● EXERCISE DIRECTIONS: Your task is to transcribe the lines from the start of the data below through the line containing "même celle du", inclusive, exactly as they stand and without the pictures.

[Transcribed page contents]

────────────────────

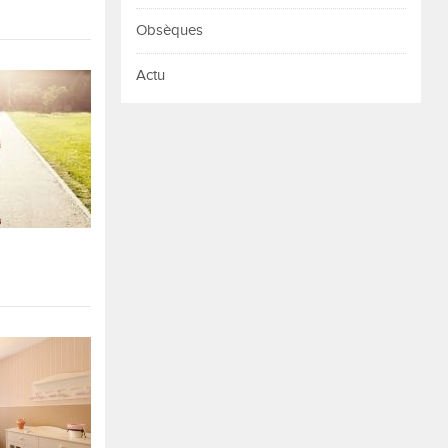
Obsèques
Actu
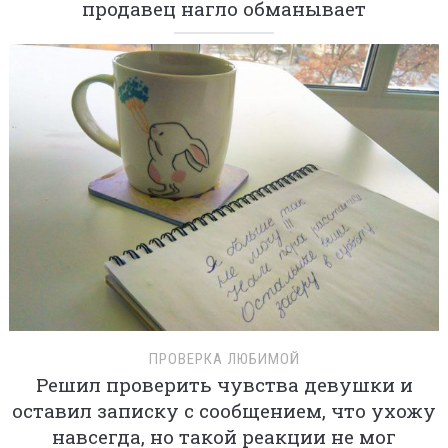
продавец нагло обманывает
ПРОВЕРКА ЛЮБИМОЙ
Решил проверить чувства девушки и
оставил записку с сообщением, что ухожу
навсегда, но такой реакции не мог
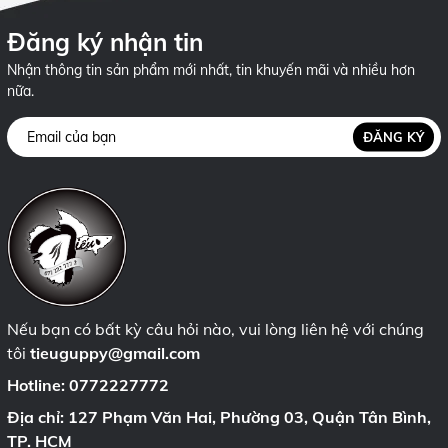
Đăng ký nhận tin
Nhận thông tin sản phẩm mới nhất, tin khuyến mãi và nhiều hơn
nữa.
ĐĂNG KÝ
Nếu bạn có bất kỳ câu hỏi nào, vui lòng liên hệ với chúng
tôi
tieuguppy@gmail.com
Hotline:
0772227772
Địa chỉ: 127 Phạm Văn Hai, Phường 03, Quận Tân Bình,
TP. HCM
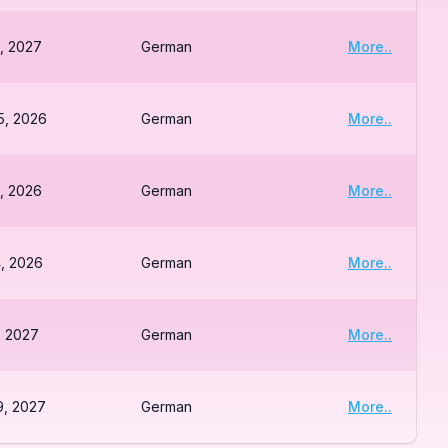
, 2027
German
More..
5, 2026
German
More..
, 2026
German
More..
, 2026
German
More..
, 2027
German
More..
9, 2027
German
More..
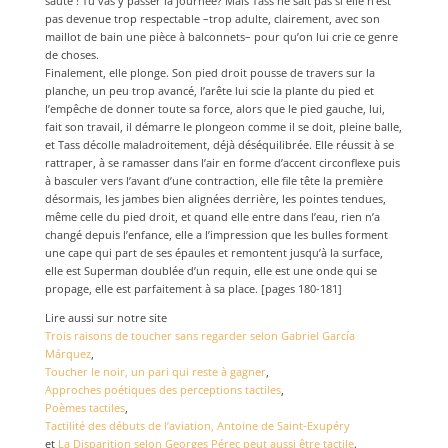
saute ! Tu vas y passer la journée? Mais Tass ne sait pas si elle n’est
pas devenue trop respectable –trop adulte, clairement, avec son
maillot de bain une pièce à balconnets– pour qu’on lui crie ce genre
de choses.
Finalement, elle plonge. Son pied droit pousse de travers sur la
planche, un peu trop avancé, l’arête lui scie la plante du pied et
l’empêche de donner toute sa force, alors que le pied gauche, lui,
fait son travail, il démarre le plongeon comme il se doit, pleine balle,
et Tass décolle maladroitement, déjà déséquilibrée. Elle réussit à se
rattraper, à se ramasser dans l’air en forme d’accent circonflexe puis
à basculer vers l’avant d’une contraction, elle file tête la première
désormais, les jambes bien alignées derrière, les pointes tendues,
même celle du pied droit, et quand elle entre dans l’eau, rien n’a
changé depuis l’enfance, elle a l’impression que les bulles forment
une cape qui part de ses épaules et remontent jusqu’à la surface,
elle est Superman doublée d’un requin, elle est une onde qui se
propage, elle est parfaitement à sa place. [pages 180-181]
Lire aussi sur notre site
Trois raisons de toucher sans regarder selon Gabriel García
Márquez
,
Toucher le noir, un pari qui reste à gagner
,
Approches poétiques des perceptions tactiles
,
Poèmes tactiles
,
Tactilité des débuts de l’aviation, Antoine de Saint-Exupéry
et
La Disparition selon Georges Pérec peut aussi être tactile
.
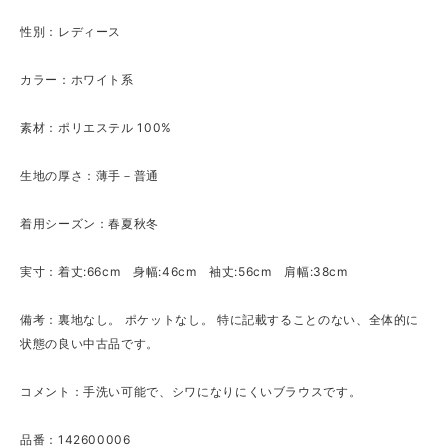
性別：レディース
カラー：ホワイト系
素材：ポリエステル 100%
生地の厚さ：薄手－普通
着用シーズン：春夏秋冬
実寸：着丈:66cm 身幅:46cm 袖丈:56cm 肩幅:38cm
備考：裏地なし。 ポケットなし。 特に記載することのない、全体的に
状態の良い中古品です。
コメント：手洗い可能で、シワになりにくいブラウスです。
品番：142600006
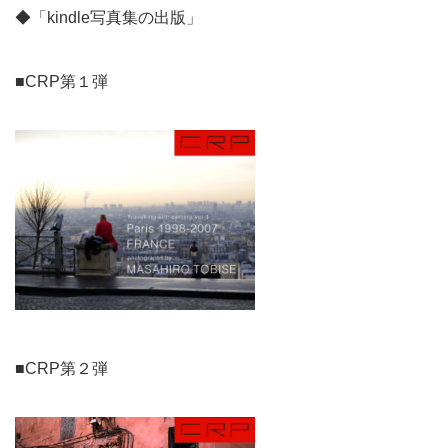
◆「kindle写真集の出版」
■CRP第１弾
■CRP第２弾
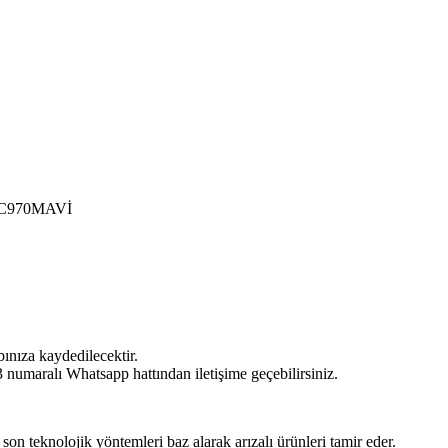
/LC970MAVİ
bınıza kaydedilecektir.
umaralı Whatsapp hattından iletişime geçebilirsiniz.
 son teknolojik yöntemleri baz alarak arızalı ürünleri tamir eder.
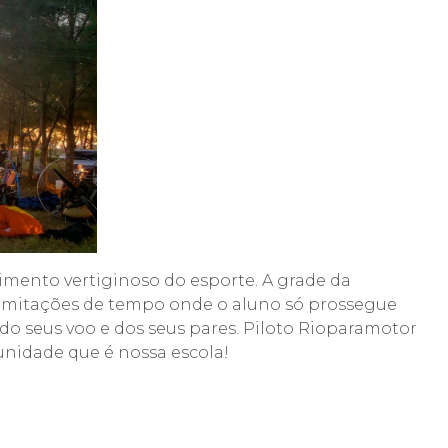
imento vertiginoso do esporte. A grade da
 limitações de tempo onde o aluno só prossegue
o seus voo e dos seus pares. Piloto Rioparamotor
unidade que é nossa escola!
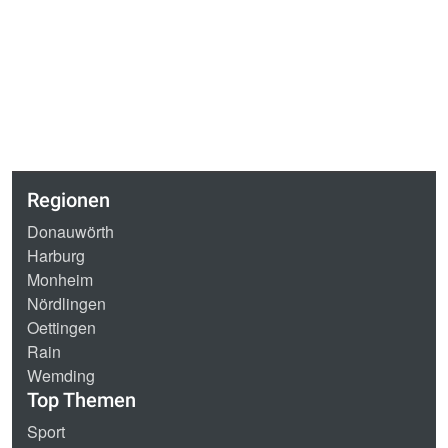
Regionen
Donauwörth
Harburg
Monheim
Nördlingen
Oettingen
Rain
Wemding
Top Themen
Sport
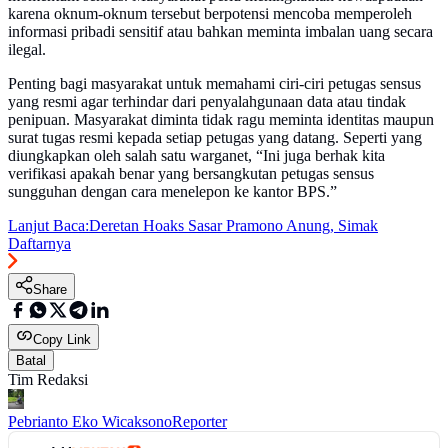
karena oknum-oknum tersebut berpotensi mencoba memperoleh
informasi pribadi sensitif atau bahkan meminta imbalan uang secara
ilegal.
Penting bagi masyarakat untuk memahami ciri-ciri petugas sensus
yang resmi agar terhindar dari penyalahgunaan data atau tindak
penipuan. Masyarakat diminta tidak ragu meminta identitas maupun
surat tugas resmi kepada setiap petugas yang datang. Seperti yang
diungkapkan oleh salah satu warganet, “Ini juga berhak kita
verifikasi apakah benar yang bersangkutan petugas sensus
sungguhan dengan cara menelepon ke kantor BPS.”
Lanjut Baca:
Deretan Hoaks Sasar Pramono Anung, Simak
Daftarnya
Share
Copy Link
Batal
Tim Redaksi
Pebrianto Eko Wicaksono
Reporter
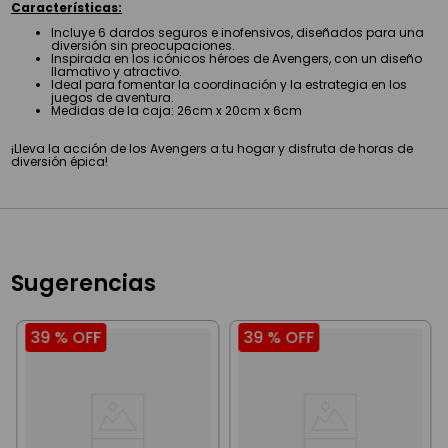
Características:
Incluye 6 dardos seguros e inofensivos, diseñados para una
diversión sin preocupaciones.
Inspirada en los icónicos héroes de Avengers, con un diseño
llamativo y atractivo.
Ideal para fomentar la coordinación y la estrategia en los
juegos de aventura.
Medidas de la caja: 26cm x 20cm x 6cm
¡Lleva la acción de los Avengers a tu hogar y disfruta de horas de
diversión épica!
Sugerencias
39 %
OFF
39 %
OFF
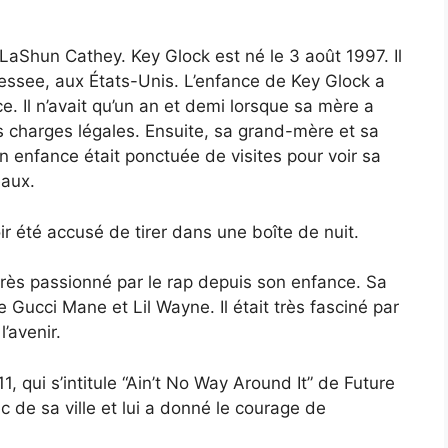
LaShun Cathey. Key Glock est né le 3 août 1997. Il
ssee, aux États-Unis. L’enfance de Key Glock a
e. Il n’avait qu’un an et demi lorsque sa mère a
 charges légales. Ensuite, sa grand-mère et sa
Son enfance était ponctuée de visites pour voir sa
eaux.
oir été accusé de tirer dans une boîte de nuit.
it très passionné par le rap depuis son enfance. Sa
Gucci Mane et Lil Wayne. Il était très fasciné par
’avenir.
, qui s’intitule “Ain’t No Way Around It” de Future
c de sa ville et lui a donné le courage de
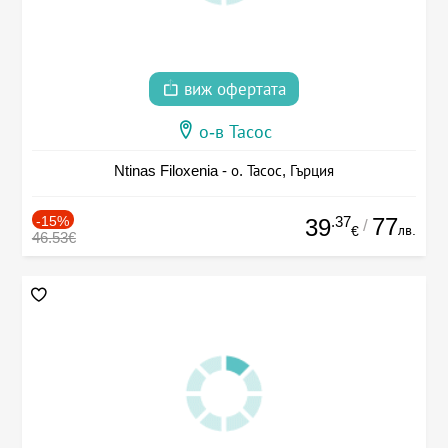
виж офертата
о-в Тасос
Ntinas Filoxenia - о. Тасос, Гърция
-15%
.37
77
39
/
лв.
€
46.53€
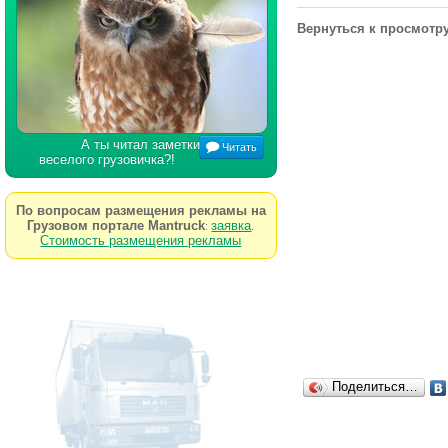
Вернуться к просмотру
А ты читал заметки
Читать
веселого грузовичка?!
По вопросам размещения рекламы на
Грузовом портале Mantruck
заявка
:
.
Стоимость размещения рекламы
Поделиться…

────────────────────

● TASK RESPONSE:
Obsèques
Actu
продавец нагло обманывает
ПРОВЕРКА ЛЮБИМОЙ
Решил проверить чувства девушки и
оставил записку с сообщением, что ухожу
навсегда, но такой реакции не мог
Đăng ký nhận tin
Nhận thông tin sản phẩm mới nhất, tin khuyến mãi và nhiều hơn
nữa.
ĐĂNG KÝ
Nếu bạn có bất kỳ câu hỏi nào, vui lòng liên hệ với chúng
tôi
tieuguppy@gmail.com
Hotline:
0772227772
Địa chỉ: 127 Phạm Văn Hai, Phường 03, Quận Tân Bình,
TP. HCM
, 2027
German
More..
5, 2026
German
More..
, 2026
German
More..
, 2026
German
More..
, 2027
German
More..
9, 2027
German
More..
saute ! Tu vas y passer la journée? Mais Tass ne sait pas si elle n’est
pas devenue trop respectable –trop adulte, clairement, avec son
maillot de bain une pièce à balconnets– pour qu’on lui crie ce genre
de choses.
Finalement, elle plonge. Son pied droit pousse de travers sur la
planche, un peu trop avancé, l’arête lui scie la plante du pied et
l’empêche de donner toute sa force, alors que le pied gauche, lui,
fait son travail, il démarre le plongeon comme il se doit, pleine balle,
et Tass décolle maladroitement, déjà déséquilibrée. Elle réussit à se
rattraper, à se ramasser dans l’air en forme d’accent circonflexe puis
à basculer vers l’avant d’une contraction, elle file tête la première
désormais, les jambes bien alignées derrière, les pointes tendues,
même celle du pied droit, et quand elle entre dans l’eau, rien n’a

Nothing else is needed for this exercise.